As for spectators outside of the VIP areas, the mood is surprisingly relaxed. A cricket match tends to be an all-day event, so comfortable and practical clothing, with a sensible hat and lots of factor 50, is a no- brainer. The aforementioned Pavilion at Lord’s upholds the strictest dress code, where men are required to wear a jacket or blazer and collared shirt with a tie or cravat, and only members are permitted to wear the official “egg and bacon” club stripe. If you’re lucky enough to be invited to the Pavilion this summer, invest in Thomas Pink’s Pale Blue & White Classic Fit Formal Double Cuff Prince of Wales Check Shirt or a Pale Pink Slim Fit Formal Plain Poplin Shirt. Both would look rather fetching with our Navy Blue Four Dot Floral Motif Silk Tie or the Navy Blue & Orange Petersham Striped Silk Tie, which gives the air of the prestigious club’s signature stripes.

Of course, if you’re planning to go to any of the T20 games this year then you will have the unenviable task of travelling to the Caribbean or the United States, where all 41 fixtures are being held.
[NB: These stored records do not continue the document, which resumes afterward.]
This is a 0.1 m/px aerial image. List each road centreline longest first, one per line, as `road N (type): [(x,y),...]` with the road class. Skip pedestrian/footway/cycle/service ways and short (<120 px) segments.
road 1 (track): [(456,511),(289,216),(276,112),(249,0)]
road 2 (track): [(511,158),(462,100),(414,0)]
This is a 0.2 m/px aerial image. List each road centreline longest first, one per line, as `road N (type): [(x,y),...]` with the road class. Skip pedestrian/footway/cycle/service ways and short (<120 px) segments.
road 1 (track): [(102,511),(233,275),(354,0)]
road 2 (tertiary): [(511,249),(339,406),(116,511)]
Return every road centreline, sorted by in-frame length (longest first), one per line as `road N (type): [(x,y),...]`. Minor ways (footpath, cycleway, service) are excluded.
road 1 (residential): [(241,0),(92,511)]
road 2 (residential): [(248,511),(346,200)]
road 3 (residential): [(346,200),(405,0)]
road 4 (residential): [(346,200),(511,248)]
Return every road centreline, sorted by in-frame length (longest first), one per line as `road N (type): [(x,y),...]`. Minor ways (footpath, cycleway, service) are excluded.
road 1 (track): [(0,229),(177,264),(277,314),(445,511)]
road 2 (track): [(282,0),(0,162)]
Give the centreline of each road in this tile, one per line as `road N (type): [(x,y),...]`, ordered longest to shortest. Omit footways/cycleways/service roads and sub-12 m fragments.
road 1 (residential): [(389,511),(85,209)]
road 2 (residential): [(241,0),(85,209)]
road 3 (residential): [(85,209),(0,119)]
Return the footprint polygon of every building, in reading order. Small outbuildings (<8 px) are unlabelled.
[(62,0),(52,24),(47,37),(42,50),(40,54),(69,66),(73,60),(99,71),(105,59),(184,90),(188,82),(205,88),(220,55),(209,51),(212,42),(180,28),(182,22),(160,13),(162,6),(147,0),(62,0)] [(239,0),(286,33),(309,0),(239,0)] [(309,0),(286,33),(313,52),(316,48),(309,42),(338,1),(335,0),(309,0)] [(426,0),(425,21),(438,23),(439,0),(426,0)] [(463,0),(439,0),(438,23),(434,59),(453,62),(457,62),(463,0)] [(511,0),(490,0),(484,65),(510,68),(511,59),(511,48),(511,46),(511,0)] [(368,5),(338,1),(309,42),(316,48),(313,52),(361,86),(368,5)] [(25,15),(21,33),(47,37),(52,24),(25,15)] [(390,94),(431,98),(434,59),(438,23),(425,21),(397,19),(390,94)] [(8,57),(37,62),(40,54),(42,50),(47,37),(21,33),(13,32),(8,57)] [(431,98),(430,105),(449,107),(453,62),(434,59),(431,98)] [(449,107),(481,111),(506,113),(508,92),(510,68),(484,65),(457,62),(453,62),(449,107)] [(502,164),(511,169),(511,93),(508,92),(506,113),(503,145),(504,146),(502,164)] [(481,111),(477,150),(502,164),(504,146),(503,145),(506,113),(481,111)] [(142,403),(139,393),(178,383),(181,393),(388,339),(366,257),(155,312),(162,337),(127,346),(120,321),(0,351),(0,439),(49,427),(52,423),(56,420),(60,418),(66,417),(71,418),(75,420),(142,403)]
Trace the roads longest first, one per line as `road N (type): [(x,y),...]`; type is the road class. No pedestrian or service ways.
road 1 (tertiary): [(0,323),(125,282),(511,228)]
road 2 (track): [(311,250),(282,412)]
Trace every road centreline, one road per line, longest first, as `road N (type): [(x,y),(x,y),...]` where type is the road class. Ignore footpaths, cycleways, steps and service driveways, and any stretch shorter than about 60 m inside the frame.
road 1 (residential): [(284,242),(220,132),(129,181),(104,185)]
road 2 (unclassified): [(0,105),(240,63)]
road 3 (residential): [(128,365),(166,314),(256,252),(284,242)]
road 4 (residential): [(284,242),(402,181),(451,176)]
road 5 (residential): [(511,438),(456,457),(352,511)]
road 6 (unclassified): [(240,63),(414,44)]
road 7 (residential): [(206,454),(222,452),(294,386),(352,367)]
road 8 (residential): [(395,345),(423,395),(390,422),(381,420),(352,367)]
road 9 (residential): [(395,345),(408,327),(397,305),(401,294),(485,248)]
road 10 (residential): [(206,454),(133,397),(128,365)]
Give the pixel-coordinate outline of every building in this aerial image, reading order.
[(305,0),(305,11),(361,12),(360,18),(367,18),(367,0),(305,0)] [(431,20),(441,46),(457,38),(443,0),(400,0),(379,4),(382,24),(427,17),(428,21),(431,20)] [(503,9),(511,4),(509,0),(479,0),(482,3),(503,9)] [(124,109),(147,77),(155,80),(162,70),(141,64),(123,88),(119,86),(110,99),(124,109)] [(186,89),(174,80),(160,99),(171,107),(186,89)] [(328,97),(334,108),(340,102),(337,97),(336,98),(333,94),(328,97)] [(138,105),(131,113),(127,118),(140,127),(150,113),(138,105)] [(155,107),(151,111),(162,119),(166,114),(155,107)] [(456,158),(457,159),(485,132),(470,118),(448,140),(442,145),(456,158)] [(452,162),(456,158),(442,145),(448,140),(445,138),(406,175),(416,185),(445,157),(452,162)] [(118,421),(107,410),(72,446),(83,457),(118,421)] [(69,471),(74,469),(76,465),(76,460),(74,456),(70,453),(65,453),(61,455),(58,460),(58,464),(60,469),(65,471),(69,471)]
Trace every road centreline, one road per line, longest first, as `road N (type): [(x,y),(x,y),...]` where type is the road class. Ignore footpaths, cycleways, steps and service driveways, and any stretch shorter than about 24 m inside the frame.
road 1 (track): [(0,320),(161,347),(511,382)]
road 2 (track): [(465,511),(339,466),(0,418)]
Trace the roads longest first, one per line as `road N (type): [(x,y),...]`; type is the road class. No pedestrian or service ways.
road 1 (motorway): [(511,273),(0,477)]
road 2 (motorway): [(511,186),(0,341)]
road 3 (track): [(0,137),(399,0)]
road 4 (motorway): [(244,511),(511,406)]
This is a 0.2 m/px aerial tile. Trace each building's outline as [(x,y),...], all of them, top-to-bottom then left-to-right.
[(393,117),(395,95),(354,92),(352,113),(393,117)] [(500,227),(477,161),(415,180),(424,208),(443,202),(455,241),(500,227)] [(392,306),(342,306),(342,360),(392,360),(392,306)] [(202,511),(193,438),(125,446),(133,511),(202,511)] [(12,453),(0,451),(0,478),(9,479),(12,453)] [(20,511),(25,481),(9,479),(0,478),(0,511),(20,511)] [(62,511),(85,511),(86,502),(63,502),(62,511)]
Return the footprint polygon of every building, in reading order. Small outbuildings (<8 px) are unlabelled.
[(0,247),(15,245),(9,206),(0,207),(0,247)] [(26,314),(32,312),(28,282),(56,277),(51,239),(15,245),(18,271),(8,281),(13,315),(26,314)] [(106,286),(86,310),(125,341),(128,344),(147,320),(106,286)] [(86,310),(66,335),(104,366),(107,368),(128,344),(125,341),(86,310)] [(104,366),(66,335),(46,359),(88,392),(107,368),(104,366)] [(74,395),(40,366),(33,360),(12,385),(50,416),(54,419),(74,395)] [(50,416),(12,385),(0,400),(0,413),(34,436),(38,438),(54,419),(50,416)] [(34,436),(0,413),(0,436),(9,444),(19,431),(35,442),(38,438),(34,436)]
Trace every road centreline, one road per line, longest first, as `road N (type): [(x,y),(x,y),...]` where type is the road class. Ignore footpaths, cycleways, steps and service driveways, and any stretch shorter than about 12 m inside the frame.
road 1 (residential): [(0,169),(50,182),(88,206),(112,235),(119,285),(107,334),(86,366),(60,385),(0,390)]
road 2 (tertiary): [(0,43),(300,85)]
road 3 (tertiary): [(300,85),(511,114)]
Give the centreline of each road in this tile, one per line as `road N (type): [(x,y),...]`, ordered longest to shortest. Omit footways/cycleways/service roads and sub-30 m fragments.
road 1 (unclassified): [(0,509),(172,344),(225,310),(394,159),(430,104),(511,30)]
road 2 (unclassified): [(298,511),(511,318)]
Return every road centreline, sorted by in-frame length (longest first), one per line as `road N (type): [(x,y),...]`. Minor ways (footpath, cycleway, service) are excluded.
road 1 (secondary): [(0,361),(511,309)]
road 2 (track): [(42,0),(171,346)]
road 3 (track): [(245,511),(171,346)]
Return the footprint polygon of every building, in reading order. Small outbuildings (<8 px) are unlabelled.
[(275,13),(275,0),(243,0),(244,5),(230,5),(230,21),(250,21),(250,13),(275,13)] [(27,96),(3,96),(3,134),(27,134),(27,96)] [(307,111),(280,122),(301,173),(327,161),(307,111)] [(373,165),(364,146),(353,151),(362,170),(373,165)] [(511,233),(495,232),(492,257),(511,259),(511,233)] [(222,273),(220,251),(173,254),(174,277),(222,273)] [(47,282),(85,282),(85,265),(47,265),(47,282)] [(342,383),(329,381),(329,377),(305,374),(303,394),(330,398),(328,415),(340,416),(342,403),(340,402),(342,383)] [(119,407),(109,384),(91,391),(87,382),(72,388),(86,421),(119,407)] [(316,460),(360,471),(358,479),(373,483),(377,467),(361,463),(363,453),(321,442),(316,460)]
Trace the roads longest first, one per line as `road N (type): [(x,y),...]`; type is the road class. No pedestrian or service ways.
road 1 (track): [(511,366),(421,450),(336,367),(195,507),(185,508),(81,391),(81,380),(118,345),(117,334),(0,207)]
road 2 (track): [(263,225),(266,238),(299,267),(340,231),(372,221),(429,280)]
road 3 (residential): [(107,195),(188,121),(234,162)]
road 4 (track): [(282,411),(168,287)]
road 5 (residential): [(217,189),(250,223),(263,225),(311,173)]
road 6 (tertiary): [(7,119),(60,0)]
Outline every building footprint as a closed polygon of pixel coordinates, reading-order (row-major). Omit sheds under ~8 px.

Maybe leave the tie at home and pack a trusty linen or linen-cotton blend shirt (try our new Sky Blue Smart Casual Grandad Collar Cotton Linen Slub Shirt) and a bucket hat.

If you’re staying in the UK this summer, the good news is that you can get your county cricket fix at the upcoming T20 Blast (30 May-14 September) at venues across the country, and The Hundred returns in late July. This fast-paced competition was originally introduced in 2021, although the idea for a simple 100-ball format was floated around in 2017. The Hundred aims to attract a completely new audience of all ages and backgrounds to the game, with a mix of high-octane action and live entertainment. The dazzling pyrotechnics and performances may have some cricket purists choking on their cucumber sandwiches, but the egalitarian concept of The Hundred brings the game back to its humble origins, where etiquette and attire weren’t nearly as important as having a jolly good time.